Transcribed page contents
-*-

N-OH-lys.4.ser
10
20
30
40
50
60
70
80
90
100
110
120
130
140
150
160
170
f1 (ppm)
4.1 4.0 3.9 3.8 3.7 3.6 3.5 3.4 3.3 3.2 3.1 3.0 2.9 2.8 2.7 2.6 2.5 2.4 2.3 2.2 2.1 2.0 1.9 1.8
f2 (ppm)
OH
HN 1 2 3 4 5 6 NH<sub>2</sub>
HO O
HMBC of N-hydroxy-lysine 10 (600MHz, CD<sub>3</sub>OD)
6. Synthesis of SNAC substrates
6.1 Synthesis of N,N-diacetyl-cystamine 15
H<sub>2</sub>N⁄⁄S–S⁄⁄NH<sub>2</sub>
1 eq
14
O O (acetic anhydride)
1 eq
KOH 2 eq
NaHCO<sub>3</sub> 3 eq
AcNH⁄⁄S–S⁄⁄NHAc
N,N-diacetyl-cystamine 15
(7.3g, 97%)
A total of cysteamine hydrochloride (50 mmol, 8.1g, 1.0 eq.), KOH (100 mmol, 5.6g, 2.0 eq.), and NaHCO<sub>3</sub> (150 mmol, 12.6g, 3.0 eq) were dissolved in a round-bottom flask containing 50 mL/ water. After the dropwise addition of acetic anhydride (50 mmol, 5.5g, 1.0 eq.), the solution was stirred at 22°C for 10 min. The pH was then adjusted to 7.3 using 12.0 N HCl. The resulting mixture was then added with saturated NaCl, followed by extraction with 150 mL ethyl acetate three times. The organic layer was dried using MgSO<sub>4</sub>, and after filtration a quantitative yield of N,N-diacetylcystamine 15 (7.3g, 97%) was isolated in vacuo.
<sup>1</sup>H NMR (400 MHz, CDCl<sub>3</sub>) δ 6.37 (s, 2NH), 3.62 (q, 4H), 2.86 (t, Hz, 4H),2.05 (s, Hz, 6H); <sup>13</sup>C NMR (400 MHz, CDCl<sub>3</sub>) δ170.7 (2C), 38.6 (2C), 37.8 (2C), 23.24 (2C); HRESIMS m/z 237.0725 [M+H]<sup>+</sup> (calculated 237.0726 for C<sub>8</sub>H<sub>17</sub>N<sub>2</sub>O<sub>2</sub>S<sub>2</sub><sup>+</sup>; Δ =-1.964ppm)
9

-*-

AIM OF THE TASK: Respond with a single number, namely how many lines of the entries contain the word "Synthesis".

FINISHED EXERCISE: 2